For us, the dean had the vision and the personal characteristics to direct everyone to work toward her vision. Lack of strong leadership would have been the deal breaker. Our dean was focused on the end game, and she built a leadership team that held mutual trust, was committed to the mission, and was held accountable for the results.
|The dean of the College of Health Professions provided members of the leadership team with a copy of Good to Great, by Jim Collins. Each person read it and began talking the same language. What resources has your institution used to align leaders in their work toward a common goal? E-mail firstname.lastname@example.org.|
Success is often defined as the “good fortune that comes from aspiration, desperation, perspiration, and inspiration.” We definitely experienced all of these elements. In setting the stage for institutional transformation, aspiration—the strong desire to achieve something high or great—characterized the leadership team, which aspired to great things for the College of Health Professions and for each faculty and staff member individually. The related stretch goals resulted in individuals accomplishing more than they ever thought they could.

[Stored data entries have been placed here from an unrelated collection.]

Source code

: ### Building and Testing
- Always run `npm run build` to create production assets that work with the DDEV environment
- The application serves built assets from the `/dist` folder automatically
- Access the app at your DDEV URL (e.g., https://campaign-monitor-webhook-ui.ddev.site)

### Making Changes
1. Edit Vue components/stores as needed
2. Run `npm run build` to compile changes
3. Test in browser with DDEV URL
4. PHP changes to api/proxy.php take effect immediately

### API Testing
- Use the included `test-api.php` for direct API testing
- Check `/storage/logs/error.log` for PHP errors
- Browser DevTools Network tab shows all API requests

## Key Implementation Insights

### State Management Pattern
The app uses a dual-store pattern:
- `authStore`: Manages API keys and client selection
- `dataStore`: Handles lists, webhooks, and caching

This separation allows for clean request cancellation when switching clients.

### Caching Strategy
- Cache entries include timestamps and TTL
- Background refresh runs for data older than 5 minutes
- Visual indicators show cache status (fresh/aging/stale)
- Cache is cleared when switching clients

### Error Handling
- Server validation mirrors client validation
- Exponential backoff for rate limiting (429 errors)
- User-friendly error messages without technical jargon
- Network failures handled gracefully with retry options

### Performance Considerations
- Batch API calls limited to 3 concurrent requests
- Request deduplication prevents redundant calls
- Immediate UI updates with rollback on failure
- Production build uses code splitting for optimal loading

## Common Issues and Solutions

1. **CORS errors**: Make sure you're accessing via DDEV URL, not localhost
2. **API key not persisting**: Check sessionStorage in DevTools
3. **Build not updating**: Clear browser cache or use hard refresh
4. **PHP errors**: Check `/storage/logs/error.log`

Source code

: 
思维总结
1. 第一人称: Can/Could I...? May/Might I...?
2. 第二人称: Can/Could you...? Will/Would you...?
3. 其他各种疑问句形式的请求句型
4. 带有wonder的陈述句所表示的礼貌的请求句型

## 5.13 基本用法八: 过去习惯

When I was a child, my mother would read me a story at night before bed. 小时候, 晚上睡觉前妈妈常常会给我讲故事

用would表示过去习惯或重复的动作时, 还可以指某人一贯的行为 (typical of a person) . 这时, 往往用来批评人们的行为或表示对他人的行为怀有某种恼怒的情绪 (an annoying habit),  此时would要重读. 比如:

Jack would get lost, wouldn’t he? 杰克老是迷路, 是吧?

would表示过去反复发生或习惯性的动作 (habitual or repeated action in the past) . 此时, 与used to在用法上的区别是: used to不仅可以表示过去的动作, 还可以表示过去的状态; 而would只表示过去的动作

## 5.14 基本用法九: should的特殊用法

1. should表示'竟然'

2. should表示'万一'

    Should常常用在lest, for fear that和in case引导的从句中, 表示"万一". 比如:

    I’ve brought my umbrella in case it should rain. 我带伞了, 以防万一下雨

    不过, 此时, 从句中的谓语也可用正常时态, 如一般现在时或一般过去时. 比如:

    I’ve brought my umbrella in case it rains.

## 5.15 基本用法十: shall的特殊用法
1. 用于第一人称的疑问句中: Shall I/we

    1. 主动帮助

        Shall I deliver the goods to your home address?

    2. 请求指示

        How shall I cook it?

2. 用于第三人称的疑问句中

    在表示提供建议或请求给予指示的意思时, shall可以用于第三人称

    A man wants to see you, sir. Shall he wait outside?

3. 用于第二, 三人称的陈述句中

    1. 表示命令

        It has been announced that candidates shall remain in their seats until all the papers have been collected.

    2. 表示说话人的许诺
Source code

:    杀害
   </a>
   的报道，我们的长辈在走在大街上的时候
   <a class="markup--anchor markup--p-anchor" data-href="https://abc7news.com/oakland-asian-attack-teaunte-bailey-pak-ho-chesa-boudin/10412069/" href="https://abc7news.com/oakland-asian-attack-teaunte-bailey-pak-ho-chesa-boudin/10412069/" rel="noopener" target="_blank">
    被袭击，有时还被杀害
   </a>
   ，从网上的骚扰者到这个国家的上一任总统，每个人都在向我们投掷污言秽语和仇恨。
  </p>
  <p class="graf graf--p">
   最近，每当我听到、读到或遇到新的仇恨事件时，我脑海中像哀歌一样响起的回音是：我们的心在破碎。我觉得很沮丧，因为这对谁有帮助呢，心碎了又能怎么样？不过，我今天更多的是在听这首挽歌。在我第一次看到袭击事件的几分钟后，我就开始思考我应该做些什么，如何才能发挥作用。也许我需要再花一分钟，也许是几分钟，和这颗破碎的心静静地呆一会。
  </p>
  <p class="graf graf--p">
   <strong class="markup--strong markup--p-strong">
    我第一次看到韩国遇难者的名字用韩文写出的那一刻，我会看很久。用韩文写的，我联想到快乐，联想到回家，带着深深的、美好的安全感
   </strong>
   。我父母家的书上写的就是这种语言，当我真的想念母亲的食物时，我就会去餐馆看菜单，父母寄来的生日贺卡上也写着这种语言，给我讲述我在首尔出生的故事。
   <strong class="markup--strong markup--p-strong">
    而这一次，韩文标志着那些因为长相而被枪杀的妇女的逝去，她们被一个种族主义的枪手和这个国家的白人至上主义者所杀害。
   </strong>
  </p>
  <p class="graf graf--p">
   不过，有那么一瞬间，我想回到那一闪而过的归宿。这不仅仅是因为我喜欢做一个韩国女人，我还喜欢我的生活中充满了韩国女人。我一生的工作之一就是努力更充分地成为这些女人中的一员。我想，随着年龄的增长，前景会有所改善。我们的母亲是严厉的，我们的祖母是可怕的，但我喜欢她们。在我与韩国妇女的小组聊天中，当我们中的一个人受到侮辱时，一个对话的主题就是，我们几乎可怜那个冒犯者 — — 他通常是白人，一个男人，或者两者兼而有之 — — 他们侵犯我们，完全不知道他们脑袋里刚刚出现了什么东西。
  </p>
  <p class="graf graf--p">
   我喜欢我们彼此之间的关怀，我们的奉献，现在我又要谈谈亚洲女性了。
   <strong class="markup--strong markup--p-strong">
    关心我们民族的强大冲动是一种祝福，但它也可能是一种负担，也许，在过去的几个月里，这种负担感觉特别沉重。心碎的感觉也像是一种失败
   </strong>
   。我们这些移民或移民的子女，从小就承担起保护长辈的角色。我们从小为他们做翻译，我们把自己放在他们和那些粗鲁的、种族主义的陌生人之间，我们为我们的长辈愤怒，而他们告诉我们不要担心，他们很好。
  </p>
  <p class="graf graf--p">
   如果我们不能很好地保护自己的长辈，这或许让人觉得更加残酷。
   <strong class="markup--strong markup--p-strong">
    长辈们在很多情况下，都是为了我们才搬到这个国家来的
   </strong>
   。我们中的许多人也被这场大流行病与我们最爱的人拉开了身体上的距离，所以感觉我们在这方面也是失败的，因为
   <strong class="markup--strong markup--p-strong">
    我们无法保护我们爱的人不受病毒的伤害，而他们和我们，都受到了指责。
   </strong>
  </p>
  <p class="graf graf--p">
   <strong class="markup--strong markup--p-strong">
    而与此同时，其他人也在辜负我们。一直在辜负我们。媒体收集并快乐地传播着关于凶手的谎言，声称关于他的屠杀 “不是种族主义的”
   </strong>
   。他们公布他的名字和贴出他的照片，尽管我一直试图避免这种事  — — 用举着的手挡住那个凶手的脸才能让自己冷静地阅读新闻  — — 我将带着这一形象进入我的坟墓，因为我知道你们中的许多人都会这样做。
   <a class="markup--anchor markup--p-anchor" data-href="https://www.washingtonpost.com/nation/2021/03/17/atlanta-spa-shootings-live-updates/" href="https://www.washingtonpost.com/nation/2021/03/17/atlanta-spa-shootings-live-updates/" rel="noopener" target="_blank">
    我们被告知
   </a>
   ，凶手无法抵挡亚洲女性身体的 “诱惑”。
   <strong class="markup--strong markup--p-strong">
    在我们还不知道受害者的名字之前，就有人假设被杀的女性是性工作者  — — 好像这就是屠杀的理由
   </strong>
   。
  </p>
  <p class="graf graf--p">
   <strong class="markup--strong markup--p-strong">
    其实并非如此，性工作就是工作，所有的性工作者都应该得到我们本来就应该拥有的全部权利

Desperation—“involving or employing extreme measures to succeed”—led the dean to conclude that the College of Health Professions needed a new building. Now, we sit in a wonderful new facility because of the dean’s leadership.
As for perspiration, the leadership team can attest to the fact that the dean made us sweat a time or two.
The final push came from inspiration, which is “the action or power to move the intellect or emotions. The dean truly inspired us all and never let our cast of characters settle for a lackluster performance. With her leadership, we were able to set the scene for a transformation that will have lasting effects for years to come.
KRISTI R. BEEKS is the assistant dean for finance and administration for the College of Health Professions, Medical University of South Carolina, Charleston, and DAVID M. WARD, MUSC’s former associate dean of academic and student affairs, is dean of the College of Health Professions, University of New England, Portland, Maine.